Horror

[Review] Boy Harsher Deliver Pulse-Pounding, Haunting Industrial Dance With ‘The Runner’ Soundtrack

Sometimes it may go over our heads how important music is to a film. Take the legendary 1978 Halloween for example – a film originally noted by a producer to not be that scary until said producer viewed the film with its now-iconic score. Music’s presence within a film has the power to elevate mood and action; it not only has the means to provide heightened emotion for the audience to digest, but can also impact the emotions of the characters within a narrative.

The Runner, written, directed, and produced by darkwave act Boy Harsher, “Follows a strange woman as she travels to a small, forested town where her violent compulsions are slowly revealed.” Accompanying the film is the official soundtrack from Boy Harsher, featuring vocals from Kris Esfandiari of King Woman, Cooper B. Handy of Lucy and Mariana Saldaña of Boan. While the record works to provide additional depth to the film, it also stands as a riveting work of industrial electronica – able to stir one into dance, while also working its way under the skin.

Darkwave is an intriguing genre of electronic music, given its duality of evocative dance flair, while also striving to capture ominous energies. Jae Matthews and Augustus Muller of Boy Harsher are geniuses when it comes to establishing and maintaining this quality throughout their material. From the opening cut of “Tower”, the act lulls the listener into a ride of hypnotic ease and eeriness; the ethereal nature of Esfandiari’s voice plays off the high-pitched keys and low tones of synth, creating a progression that feels dream-like. Each sonic element works together in minimalism and abundancy to create a psychic tangibility to the music, but also, existing apart to present something surreal.

The poppier side of things can be heard in tracks like “Give Me a Reason” (which continues playing to an underlining air of darkness), as well as “Autonomy” (the drum clap and key work providing more of an upswing in vibrancy, while keeping a touch of eeriness within the mix).

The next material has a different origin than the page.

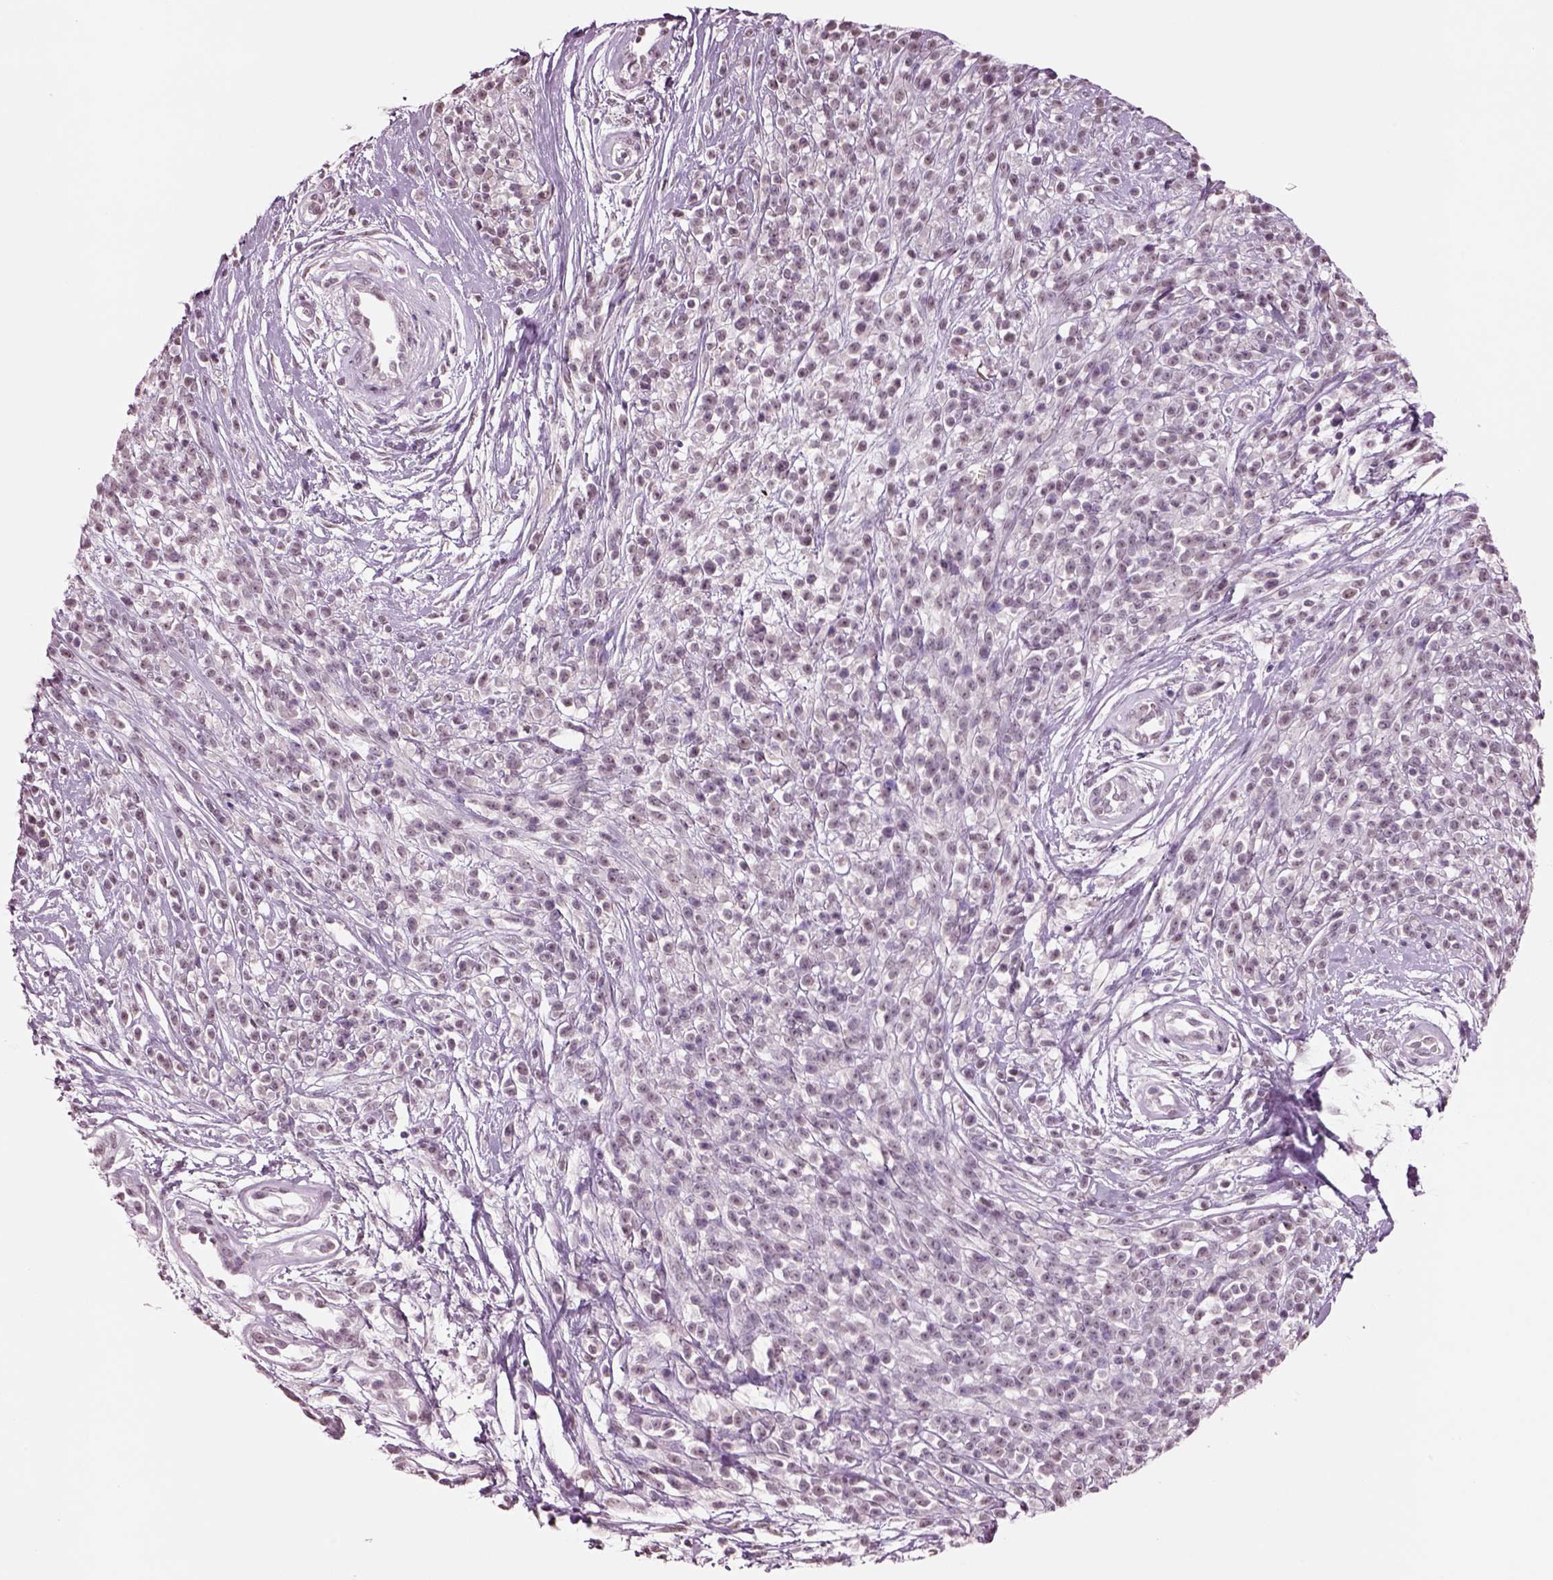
{"staining": {"intensity": "negative", "quantity": "none", "location": "none"}, "tissue": "melanoma", "cell_type": "Tumor cells", "image_type": "cancer", "snomed": [{"axis": "morphology", "description": "Malignant melanoma, NOS"}, {"axis": "topography", "description": "Skin"}, {"axis": "topography", "description": "Skin of trunk"}], "caption": "Protein analysis of malignant melanoma shows no significant expression in tumor cells. (DAB (3,3'-diaminobenzidine) immunohistochemistry (IHC) with hematoxylin counter stain).", "gene": "SEPHS1", "patient": {"sex": "male", "age": 74}}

Vocally, Esfandiari, Handy and Saldaña bring an added depth to these cuts, their respective singing building upon a given composition’s haunting or exhilarating direction.

While the music straddles these two categories of atmospheric presence though, there is a strong variety to be found throughout the album. Matthews and Muller use a range of industrial and electronic blends that allow for compositions to flow with entertaining and enchanting fluidness. This is music to get lost to, but it also serves as an added emotional vehicle for the film’s narrative. Moving to and from tracks, the soundtrack does tremendous work immersing the audience – the serenity of one cut bleeding its way into the intensity and thrill of the next, aiding in progressing the emotional story being told.

The grim, catchy appeal of Boy Harsher’s music is present throughout The Runner soundtrack. The progression throughout The Runner soundtrack carries the listener through moments of pulse-pounding bliss, to those of unsettling darkness.